— YOUR OBJECTIVE —
Retype the data below exactly, skipping pictures.

**** RECORD SET

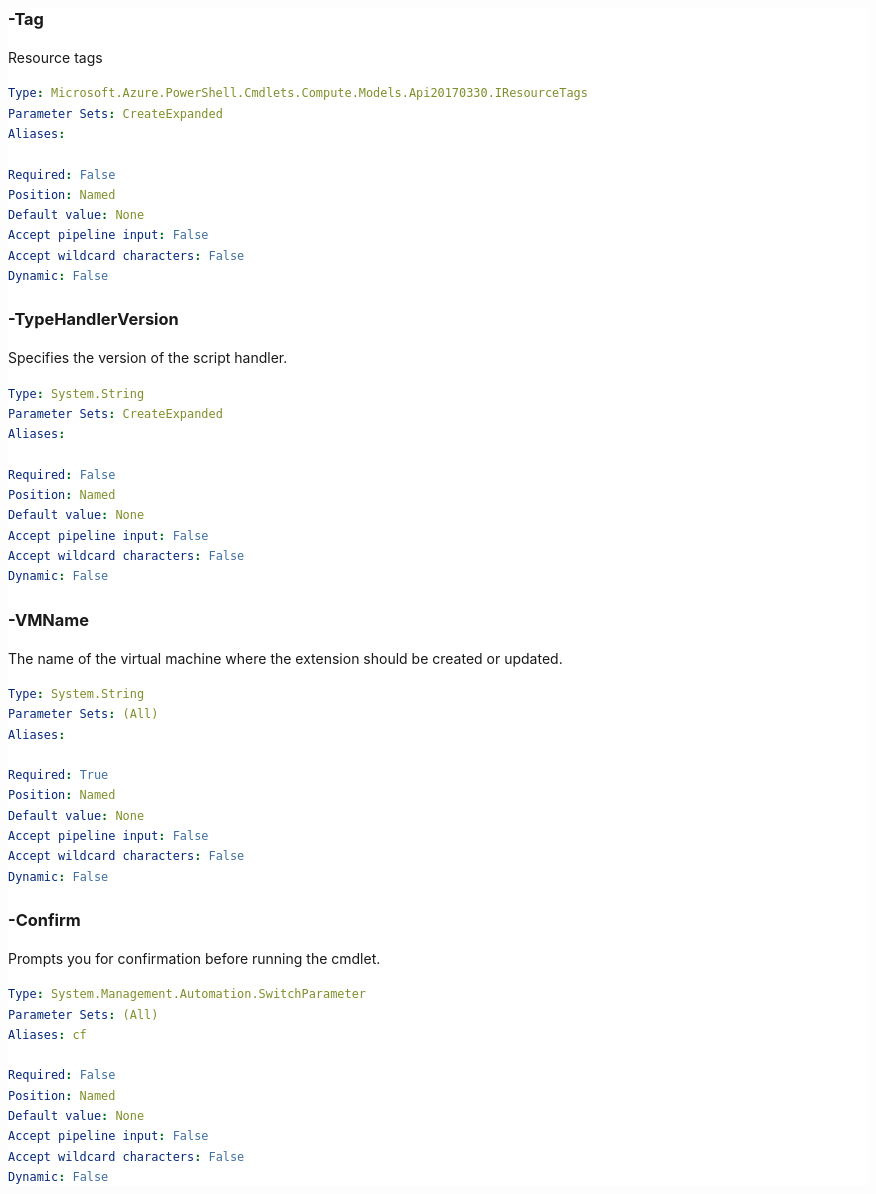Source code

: ### -Tag
Resource tags

```yaml
Type: Microsoft.Azure.PowerShell.Cmdlets.Compute.Models.Api20170330.IResourceTags
Parameter Sets: CreateExpanded
Aliases:

Required: False
Position: Named
Default value: None
Accept pipeline input: False
Accept wildcard characters: False
Dynamic: False
```

### -TypeHandlerVersion
Specifies the version of the script handler.

```yaml
Type: System.String
Parameter Sets: CreateExpanded
Aliases:

Required: False
Position: Named
Default value: None
Accept pipeline input: False
Accept wildcard characters: False
Dynamic: False
```

### -VMName
The name of the virtual machine where the extension should be created or updated.

```yaml
Type: System.String
Parameter Sets: (All)
Aliases:

Required: True
Position: Named
Default value: None
Accept pipeline input: False
Accept wildcard characters: False
Dynamic: False
```

### -Confirm
Prompts you for confirmation before running the cmdlet.

```yaml
Type: System.Management.Automation.SwitchParameter
Parameter Sets: (All)
Aliases: cf

Required: False
Position: Named
Default value: None
Accept pipeline input: False
Accept wildcard characters: False
Dynamic: False
```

********

— ANSWER FOR THIS EXERCISE —
Source code

: ### -Tag
Resource tags

```yaml
Type: Microsoft.Azure.PowerShell.Cmdlets.Compute.Models.Api20170330.IResourceTags
Parameter Sets: CreateExpanded
Aliases:

Required: False
Position: Named
Default value: None
Accept pipeline input: False
Accept wildcard characters: False
Dynamic: False
```

### -TypeHandlerVersion
Specifies the version of the script handler.

```yaml
Type: System.String
Parameter Sets: CreateExpanded
Aliases:

Required: False
Position: Named
Default value: None
Accept pipeline input: False
Accept wildcard characters: False
Dynamic: False
```

### -VMName
The name of the virtual machine where the extension should be created or updated.

```yaml
Type: System.String
Parameter Sets: (All)
Aliases:

Required: True
Position: Named
Default value: None
Accept pipeline input: False
Accept wildcard characters: False
Dynamic: False
```

### -Confirm
Prompts you for confirmation before running the cmdlet.

```yaml
Type: System.Management.Automation.SwitchParameter
Parameter Sets: (All)
Aliases: cf

Required: False
Position: Named
Default value: None
Accept pipeline input: False
Accept wildcard characters: False
Dynamic: False
```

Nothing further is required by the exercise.